The financial shocks of the past several weeks, an unpopular war and a president with sub-basement approval ratings should help Obama.
"I think he has to stay on message - and not flub - to keep on what seems to be a positive glide path," said Princeton political scientist Fred Greenstein, who has written several books on the presidency. "And no gloating. He should not sound like a latter-day Tom Dewey."
Republican Dewey was leading President Truman by about 5 percentage points in the final Gallup poll taken before the 1948 election, a margin similar to the one now enjoyed by Obama in some national polls. Dewey's self-confidence was misplaced. Truman won by about 10 points.
However, Gallop stopped polling about two weeks before the election and would have missed any last-minute changes in national sentiment.
Current polls, in fact, show that the race has tightened since the third and final debate.
But a close look at the electoral map and attention to where each candidate spends his remaining campaign days can be a telling indicator of the likely outcome.
Before traveling to Hawaii to visit his ailing grandmother, Obama stumped mostly in states that had gone for Bush in 2000 and 2004, including Florida, Virginia, Indiana and Missouri, where he was greeted by throngs.
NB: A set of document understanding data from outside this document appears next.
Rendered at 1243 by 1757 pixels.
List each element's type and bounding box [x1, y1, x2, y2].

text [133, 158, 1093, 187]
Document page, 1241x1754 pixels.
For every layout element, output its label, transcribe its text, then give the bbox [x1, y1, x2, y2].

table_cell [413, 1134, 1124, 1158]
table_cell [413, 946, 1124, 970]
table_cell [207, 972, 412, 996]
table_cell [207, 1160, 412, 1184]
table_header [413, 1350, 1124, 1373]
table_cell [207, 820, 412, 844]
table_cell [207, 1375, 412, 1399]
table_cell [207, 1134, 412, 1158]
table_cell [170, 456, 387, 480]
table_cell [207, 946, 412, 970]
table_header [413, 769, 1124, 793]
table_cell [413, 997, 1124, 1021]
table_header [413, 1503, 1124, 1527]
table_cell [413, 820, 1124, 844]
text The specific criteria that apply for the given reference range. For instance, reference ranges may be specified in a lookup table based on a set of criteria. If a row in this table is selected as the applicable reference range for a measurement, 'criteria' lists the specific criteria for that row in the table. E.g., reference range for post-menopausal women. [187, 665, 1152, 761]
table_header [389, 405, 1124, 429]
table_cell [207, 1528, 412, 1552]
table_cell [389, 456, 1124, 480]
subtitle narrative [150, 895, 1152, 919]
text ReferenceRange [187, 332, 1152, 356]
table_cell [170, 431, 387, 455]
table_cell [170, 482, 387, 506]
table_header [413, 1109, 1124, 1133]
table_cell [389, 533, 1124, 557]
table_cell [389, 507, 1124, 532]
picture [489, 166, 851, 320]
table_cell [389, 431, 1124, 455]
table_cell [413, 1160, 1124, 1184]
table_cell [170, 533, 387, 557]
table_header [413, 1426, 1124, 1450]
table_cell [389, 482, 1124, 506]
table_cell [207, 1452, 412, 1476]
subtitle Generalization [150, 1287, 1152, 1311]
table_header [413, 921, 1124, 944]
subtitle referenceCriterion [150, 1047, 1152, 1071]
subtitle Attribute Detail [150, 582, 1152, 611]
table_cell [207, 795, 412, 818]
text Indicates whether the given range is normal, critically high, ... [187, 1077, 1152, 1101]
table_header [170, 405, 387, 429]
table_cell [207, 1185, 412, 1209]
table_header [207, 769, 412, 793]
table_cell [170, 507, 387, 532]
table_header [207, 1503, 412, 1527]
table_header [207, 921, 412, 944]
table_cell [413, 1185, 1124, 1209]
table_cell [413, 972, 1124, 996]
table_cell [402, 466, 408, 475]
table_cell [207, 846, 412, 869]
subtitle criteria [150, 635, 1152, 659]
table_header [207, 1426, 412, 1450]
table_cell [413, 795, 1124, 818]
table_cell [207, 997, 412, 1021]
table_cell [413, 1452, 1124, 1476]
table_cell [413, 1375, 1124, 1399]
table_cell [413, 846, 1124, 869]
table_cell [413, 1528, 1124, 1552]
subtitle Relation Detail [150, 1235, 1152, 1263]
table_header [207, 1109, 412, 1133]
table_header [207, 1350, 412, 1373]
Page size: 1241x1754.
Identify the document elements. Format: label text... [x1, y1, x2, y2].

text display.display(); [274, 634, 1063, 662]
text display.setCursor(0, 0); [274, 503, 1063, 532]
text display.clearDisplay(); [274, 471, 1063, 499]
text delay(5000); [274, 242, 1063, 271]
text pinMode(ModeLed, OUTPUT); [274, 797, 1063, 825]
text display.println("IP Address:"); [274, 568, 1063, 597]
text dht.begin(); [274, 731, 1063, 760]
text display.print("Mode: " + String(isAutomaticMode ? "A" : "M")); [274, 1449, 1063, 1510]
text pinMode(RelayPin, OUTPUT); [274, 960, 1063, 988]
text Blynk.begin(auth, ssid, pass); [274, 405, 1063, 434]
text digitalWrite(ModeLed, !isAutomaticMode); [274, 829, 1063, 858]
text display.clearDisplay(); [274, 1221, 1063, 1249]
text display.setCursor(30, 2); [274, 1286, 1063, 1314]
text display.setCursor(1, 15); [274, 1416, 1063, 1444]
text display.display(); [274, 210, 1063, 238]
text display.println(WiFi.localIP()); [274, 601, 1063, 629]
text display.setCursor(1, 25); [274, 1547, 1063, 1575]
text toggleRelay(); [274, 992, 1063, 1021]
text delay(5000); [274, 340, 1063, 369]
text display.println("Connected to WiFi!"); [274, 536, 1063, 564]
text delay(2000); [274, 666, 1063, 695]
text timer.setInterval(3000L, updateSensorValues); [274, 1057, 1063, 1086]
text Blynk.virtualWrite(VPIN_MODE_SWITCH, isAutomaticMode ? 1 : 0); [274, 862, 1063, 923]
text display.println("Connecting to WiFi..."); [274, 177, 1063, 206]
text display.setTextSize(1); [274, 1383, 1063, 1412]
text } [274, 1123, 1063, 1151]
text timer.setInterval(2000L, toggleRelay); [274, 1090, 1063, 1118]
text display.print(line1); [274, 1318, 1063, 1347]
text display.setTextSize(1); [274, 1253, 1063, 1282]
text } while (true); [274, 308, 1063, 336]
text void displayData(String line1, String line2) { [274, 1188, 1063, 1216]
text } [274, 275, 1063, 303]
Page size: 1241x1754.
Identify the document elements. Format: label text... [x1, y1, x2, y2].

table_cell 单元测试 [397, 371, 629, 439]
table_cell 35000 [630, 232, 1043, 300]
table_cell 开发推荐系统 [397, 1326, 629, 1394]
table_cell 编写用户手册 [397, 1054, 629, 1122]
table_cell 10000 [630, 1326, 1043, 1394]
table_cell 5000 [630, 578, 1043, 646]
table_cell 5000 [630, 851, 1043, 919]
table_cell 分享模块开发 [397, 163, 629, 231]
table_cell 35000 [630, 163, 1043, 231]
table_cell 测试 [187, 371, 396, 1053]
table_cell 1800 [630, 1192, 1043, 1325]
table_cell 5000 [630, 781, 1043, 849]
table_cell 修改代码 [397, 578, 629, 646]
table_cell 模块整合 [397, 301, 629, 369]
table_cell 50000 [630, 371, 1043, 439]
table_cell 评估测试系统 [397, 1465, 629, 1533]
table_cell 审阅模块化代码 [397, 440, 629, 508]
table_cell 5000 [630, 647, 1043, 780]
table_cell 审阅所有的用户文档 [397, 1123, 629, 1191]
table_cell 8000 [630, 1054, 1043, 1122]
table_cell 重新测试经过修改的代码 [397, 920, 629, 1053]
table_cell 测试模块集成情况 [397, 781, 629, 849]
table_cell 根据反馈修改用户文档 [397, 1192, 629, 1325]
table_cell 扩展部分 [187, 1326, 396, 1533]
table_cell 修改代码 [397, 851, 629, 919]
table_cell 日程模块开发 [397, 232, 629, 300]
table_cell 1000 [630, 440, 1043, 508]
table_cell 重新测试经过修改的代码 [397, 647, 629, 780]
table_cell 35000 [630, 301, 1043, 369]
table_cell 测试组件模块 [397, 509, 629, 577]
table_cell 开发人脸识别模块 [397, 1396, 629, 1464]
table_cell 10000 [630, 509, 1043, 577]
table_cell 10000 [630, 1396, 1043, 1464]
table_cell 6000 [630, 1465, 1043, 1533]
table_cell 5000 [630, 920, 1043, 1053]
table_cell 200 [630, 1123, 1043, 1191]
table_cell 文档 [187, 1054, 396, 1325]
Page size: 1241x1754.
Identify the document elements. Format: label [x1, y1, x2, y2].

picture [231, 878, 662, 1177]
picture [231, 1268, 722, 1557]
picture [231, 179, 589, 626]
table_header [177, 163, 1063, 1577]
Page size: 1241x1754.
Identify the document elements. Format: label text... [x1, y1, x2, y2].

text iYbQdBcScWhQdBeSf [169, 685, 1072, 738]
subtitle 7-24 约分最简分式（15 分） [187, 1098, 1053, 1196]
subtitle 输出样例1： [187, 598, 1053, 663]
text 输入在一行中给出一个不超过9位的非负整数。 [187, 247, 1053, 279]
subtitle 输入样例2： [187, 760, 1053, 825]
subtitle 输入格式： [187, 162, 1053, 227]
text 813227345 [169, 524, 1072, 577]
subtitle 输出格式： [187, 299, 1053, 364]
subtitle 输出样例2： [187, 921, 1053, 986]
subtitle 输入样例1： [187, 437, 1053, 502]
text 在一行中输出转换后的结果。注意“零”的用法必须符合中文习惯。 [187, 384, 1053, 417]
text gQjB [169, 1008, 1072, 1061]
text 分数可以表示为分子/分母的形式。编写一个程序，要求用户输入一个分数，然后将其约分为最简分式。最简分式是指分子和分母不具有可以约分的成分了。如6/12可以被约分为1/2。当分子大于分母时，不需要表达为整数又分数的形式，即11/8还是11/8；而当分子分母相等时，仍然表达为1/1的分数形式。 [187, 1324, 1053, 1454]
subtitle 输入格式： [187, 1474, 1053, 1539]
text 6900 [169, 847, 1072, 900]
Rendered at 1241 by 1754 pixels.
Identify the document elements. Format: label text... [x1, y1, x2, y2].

He planned more red-state campaigning in the final week.
McCain, meanwhile, is spending precious time trying to shore up his base in some of these same once-reliable GOP states.
Obama's fundraising prowess - a record $150 million in September alone - is permitting him to continue to run ads nearly everywhere. His campaign has even bought a 30-minute political ad that will run on Wednesday night on major broadcast networks, making him the first presidential candidate to do so since billionaire Ross Perot in 1992. He is also placing the first-ever presidential campaign ads in online video games.
Meanwhile, McCain has had to husband his scarce resources, including withdrawing advertising from Michigan.
Brushing aside McCain campaign suggestions that Obama is a "socialist" who "pals around" with former terrorists and is unprepared to handle a national security crisis or identify with ordinary Americans, Obama's endgame strategy is to keep the focus on the economy and hew to his longtime central campaign themes.
His themes are the need for change, linking McCain to failed Bush policies, and presenting himself as the candidate whose policies most favor middle-class Americans.
"Races tend to close at the end, and I think we're seeing this. But I don't think the underlying dynamic of the campaign has changed," said Doug Schoen, a Democratic strategist and pollster who worked for President Clinton and New York Mayor Michael Bloomberg.
Still, Schoen said, "McCain certainly has a lot of fight left in him. And Obama would be making a mistake if he took his eye off the ball in states like Florida and Ohio and Colorado and Nevada that are tight."
In Colorado, which went Republican in both 2000 and 2004, Obama has a slight lead in some polls. The Democrats chose to have their nominating convention in Denver, and Obama has spent considerable time in the state.